* **LESETEXT**

Rechtschreibreform und Öffentlichkeit


Hausarbeit, 2003

23 Seiten, Note: sehr gut (1,0)


Leseprobe


Inhalt

Vorwort

1. Der lange Weg zur Rechtschreibreform im Spiegel der Öffentlichkeit und der Medien
1.1 Wer ist die Öffentlichkeit ?
1.2 Die Beschlüsse von 1876
1.3 Reaktion der Presse auf die Beschlüsse von 1901
1.4 Die Presse und die Reformbemühungen zwischen den beiden Weltkriegen
1.5 Die Reformbemühungen in der Nachkriegszeit
1.6 Die Rechtschreibreform in den sechziger, siebziger und achtziger Jahren

2. Reaktion der Öffentlichkeit auf die Rechtschreibreform in den Jahren 1995-1997
2.1 Die Rechtschreibreform in der öffentlichen Diskussion
2.1.1 Die Berichterstattung in den Printmedien

3. Die Laien-Experten-Eskalation
3.1 Das Schema der Laien-Experten-Eskalation
3.2 Gründe für die Laien – Experten – Eskalation

4. Beobachtung des Presseechos fünf Jahre nach der Einführung der neuen Rechtschreibung

Nachwort

Bibliografie

Vorwort

Die Rechtschreibreform hat bis zu ihrem offiziellen Inkrafttreten am 1.August 1998 eine 122jährige Geschichte hinter sich gebracht. Immer wieder hat es in diesem Zeitraum Vorschläge zur Reform der deutschen Orthographie gegeben. Aber immer wieder sind diese Vorschläge öffentlichen, politischen Diskussionen zum Opfer gefallen. Eine wichtige Rolle in diesem Prozess kommt der Presse zu, die nicht nur als Spiegel der öffentlichen Meinung gilt, sondern Reformgegnern und Reformbefürwortern ein Forum bietet. Mehr als einmal wird daraus ein Schlachtfeld, auf dem man die Rechtschreibreform niedermetzelt.

Diese Arbeit soll nun die Reaktionen der Öffentlichkeit darstellen, von den ersten Reformversuchen des ausgehenden 19. Jahrhunderts bis hin zu Gegenwart. Ähnlichkeiten und Parallelen sollen heraus gearbeitet und analysiert werden. Mit Hilfe dieser Analyse kann man die Gründe für die Reaktionen in der Presse finden und erklären. Es sollte allerdings nicht die Aufgabe dieser Arbeit sein, eine umfassende Darstellung der Geschichte der Rechtschreibreform oder eine linguistische Auseinandersetzung mit den Inhalten der einzelnen Vorschläge, zu liefern. Wie bereits erwähnt geht es um die Reaktionen der Öffentlichkeit. Es geht aber auch darum, die Reflektion der Sprache und der Rechtschreibung in der Öffentlichkeit zu dokumentieren. In einem Artikel der Zeitung Die Welt heißt es dazu:

“ Das Schlimmste der Rechtschreibreform, die heute vor fünf Jahren die Schulen und vor vier Jahren die Zeitungen erreichte, ist der Stil der Debatte um sie. Doch gleichzeitig ist diese Diskussion das Kostbarste, das diese Reform gebracht hat, denn sie hat die Rechtschreibung wieder zum Gegenstand persönlichen Nachdenkens gemacht.“

Da nun die Debatten und Diskussionen um die Rechtschreibreform und eben nicht die Inhalte derselben Gegenstand dieser Arbeit sind, ist diese Arbeit zumindest nach dem Regelwerk von 1998 verfasst. Möglicherweise trägt die praktische Anwendung der neuen Rechtschreibregeln zu einem besseren Verständnis für die Argumentation beider Seiten bei.

* **GEZEIGTES MATERIAL**
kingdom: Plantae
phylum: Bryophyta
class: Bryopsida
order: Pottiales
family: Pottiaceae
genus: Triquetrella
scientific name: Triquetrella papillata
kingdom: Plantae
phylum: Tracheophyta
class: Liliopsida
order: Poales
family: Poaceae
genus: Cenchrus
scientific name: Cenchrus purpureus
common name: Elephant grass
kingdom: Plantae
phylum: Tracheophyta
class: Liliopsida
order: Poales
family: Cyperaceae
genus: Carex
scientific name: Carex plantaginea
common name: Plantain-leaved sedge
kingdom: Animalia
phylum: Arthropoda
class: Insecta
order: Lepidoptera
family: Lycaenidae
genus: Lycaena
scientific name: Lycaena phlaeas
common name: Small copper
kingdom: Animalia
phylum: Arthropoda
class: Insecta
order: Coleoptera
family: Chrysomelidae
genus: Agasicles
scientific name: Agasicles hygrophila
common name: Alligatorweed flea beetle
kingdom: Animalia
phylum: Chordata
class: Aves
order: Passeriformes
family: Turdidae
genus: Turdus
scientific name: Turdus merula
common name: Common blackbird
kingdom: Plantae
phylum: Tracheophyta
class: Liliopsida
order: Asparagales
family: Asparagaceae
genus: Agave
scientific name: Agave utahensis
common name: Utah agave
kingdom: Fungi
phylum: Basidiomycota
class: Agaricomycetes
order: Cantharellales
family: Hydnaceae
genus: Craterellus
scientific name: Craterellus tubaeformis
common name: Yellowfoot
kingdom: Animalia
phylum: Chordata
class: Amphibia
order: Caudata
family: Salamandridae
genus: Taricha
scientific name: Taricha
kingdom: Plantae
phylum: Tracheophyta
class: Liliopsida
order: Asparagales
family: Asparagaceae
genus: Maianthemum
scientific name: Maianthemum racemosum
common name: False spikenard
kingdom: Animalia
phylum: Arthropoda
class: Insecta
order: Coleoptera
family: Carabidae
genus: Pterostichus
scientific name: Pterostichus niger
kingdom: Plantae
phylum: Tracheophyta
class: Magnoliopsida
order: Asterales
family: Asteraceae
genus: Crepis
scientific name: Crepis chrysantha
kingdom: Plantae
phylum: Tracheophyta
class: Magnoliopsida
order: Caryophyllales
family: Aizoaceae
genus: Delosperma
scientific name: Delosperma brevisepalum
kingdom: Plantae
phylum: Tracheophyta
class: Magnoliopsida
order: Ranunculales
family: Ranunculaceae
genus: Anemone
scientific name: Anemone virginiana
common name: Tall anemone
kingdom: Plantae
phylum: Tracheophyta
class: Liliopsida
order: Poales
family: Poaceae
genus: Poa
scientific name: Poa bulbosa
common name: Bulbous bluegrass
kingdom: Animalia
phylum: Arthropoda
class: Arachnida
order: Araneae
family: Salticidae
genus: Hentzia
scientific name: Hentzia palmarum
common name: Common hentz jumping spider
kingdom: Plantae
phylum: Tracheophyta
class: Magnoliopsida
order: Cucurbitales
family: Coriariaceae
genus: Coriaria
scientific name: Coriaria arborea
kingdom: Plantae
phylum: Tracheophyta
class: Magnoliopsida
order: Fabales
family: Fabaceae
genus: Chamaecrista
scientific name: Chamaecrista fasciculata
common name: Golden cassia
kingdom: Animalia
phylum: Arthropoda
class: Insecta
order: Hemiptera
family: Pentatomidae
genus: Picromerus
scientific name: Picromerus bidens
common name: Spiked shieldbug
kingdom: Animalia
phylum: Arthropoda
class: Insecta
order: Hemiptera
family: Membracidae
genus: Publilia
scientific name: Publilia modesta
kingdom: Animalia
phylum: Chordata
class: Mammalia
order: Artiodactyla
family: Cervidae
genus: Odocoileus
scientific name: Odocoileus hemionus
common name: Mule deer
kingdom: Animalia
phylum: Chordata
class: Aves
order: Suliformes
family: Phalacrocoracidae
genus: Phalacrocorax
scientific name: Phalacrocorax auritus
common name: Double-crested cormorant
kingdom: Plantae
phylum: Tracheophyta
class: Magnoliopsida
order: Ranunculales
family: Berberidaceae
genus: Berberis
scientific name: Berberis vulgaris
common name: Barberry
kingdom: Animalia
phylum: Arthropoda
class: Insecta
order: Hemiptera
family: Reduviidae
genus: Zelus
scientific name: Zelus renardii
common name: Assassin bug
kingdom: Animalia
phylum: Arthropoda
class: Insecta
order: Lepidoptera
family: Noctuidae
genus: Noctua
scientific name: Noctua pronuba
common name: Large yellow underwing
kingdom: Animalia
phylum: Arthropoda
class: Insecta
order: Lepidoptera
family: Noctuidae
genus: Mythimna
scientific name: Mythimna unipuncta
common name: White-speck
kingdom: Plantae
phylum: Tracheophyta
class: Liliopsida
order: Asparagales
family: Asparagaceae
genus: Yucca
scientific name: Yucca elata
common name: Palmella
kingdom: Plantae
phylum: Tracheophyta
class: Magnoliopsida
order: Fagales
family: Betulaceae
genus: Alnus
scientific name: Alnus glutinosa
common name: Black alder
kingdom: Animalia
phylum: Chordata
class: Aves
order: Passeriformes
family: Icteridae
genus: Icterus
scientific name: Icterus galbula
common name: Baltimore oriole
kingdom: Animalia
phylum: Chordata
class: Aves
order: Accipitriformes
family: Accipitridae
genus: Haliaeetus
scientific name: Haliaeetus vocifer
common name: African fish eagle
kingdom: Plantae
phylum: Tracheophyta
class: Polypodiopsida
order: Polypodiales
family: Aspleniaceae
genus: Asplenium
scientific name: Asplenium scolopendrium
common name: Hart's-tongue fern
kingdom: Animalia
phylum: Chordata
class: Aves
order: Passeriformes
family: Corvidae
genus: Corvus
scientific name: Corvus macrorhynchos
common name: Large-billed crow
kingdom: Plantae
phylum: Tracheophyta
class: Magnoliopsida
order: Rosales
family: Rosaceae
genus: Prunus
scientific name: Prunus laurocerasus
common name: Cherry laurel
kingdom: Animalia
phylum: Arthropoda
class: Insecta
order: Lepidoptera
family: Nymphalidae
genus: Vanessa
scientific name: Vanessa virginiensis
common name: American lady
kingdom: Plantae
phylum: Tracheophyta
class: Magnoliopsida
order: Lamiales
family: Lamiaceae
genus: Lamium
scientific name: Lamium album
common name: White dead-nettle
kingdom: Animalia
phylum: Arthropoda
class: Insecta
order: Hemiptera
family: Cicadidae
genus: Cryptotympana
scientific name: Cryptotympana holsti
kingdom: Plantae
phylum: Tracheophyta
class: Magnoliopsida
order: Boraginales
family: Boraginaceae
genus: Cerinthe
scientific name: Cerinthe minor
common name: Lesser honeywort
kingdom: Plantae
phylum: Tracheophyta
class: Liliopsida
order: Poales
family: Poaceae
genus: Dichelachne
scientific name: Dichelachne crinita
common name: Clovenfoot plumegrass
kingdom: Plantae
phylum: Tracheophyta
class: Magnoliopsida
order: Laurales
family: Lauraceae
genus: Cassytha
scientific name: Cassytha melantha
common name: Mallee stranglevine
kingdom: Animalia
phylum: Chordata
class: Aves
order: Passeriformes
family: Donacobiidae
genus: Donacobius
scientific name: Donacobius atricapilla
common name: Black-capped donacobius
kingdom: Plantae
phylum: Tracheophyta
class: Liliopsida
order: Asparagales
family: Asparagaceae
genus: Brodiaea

* **AUFGABEN**
**a)** Prüfen Sie, ob die Aussagen (i) bis (iii) mit dem Text über die Rechtschreibreform übereinstimmen. Antworten Sie jeweils mit ja oder nein und zitieren Sie die entscheidenden Worte des Textes wörtlich.
(i) Die Rechtschreibreform ist am 1. August 1998 offiziell in Kraft getreten.
(ii) Die Arbeit will eine linguistische Auseinandersetzung mit den Inhalten der einzelnen Reformvorschläge liefern.
(iii) Die Arbeit ist nach dem Regelwerk von 1998 verfasst.
**b)** Schreiben Sie aus dem Text über die Rechtschreibreform den Abschnitt von „3. Die Laien-Experten-Eskalation“ bis „die Rechtschreibreform niedermetzelt.“ wortgetreu ab.

* **LÖSUNGEN**
**a)**
(i) Ja: „bis zu ihrem offiziellen Inkrafttreten am 1.August 1998“
(ii) Nein: „Es sollte allerdings nicht die Aufgabe dieser Arbeit sein, eine umfassende Darstellung der Geschichte der Rechtschreibreform oder eine linguistische Auseinandersetzung mit den Inhalten der einzelnen Vorschläge, zu liefern.“
(iii) Ja: „ist diese Arbeit zumindest nach dem Regelwerk von 1998 verfasst“

**b)**
3. Die Laien-Experten-Eskalation
3.1 Das Schema der Laien-Experten-Eskalation
3.2 Gründe für die Laien – Experten – Eskalation

4. Beobachtung des Presseechos fünf Jahre nach der Einführung der neuen Rechtschreibung

Nachwort

Bibliografie

Vorwort

Die Rechtschreibreform hat bis zu ihrem offiziellen Inkrafttreten am 1.August 1998 eine 122jährige Geschichte hinter sich gebracht. Immer wieder hat es in diesem Zeitraum Vorschläge zur Reform der deutschen Orthographie gegeben. Aber immer wieder sind diese Vorschläge öffentlichen, politischen Diskussionen zum Opfer gefallen. Eine wichtige Rolle in diesem Prozess kommt der Presse zu, die nicht nur als Spiegel der öffentlichen Meinung gilt, sondern Reformgegnern und Reformbefürwortern ein Forum bietet. Mehr als einmal wird daraus ein Schlachtfeld, auf dem man die Rechtschreibreform niedermetzelt.